Babak A. Parviz, an associate professor at the University of Washington whose research was seen on our pages before, wrote an article for IEEE Spectrum discussing the work of his team to develop electronic contact lenses to provide continuous monitoring of glucose, augmented vision, and potential other implications of the technology. Parviz also gives a rundown of the challenges involved in creating functional in-lens displays that users can focus on at such a short distance.
From the article:
The glucose detectors we’re evaluating now are a mere glimmer of what will be possible in the next 5 to 10 years. Contact lenses are worn daily by more than a hundred million people, and they are one of the only disposable, mass-market products that remain in contact, through fluids, with the interior of the body for an extended period of time. When you get a blood test, your doctor is probably measuring many of the same biomarkers that are found in the live cells on the surface of your eye—and in concentrations that correlate closely with the levels in your bloodstream. An appropriately configured contact lens could monitor cholesterol, sodium, and potassium levels, to name a few potential targets. Coupled with a wireless data transmitter, the lens could relay information to medics or nurses instantly, without needles or laboratory chemistry, and with a much lower chance of mix-ups.Link @ IEEE Spectrum: Augmented Reality in a Contact Lens...
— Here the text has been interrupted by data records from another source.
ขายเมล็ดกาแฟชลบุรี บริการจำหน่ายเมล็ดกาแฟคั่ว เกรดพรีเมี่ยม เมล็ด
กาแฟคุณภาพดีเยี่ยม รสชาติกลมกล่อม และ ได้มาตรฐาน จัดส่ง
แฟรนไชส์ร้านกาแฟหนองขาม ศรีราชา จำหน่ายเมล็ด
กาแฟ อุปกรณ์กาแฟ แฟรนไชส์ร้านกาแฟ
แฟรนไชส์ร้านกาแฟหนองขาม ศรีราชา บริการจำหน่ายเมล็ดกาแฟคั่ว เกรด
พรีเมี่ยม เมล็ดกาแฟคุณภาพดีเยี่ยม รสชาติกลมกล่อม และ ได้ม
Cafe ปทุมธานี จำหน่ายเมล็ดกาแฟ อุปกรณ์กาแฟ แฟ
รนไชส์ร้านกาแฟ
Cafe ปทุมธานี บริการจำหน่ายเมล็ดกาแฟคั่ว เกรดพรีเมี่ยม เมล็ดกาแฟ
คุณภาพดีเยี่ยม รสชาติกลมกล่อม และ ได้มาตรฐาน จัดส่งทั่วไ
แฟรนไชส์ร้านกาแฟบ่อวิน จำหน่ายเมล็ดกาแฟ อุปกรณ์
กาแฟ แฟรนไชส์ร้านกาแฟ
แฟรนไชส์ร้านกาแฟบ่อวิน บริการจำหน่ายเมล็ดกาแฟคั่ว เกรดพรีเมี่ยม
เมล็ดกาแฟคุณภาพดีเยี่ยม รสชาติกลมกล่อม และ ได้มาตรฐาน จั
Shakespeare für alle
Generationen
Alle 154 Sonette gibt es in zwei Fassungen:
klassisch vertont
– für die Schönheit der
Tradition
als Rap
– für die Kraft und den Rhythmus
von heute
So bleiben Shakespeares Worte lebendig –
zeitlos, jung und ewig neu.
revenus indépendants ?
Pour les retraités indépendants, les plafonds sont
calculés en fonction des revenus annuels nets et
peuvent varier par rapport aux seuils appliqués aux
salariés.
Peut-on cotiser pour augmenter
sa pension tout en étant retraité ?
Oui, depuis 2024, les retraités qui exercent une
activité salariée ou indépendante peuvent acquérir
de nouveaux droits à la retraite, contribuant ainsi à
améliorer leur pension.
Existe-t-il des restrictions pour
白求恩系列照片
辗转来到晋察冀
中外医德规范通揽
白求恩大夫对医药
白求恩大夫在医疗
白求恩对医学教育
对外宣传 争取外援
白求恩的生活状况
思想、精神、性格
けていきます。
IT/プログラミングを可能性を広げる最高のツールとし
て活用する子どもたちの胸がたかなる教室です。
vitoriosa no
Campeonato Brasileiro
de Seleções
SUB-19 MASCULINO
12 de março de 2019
Three fundamental challenges stand in the way of building a multipurpose contact lens. First, the processes for making many of the lens’s parts and subsystems are incompatible with one another and with the fragile polymer of the lens. To get around this problem, my colleagues and I make all our devices from scratch. To fabricate the components for silicon circuits and LEDs, we use high temperatures and corrosive chemicals, which means we can’t manufacture them directly onto a lens. That leads to the second challenge, which is that all the key components of the lens need to be miniaturized and integrated onto about 1.5 square centimeters of a flexible, transparent polymer. We haven’t fully solved that problem yet, but we have so far developed our own specialized assembly process, which enables us to integrate several different kinds of components onto a lens. Last but not least, the whole contraption needs to be completely safe for the eye. Take an LED, for example. Most red LEDs are made of aluminum gallium arsenide, which is toxic. So before an LED can go into the eye, it must be enveloped in a biocompatible substance.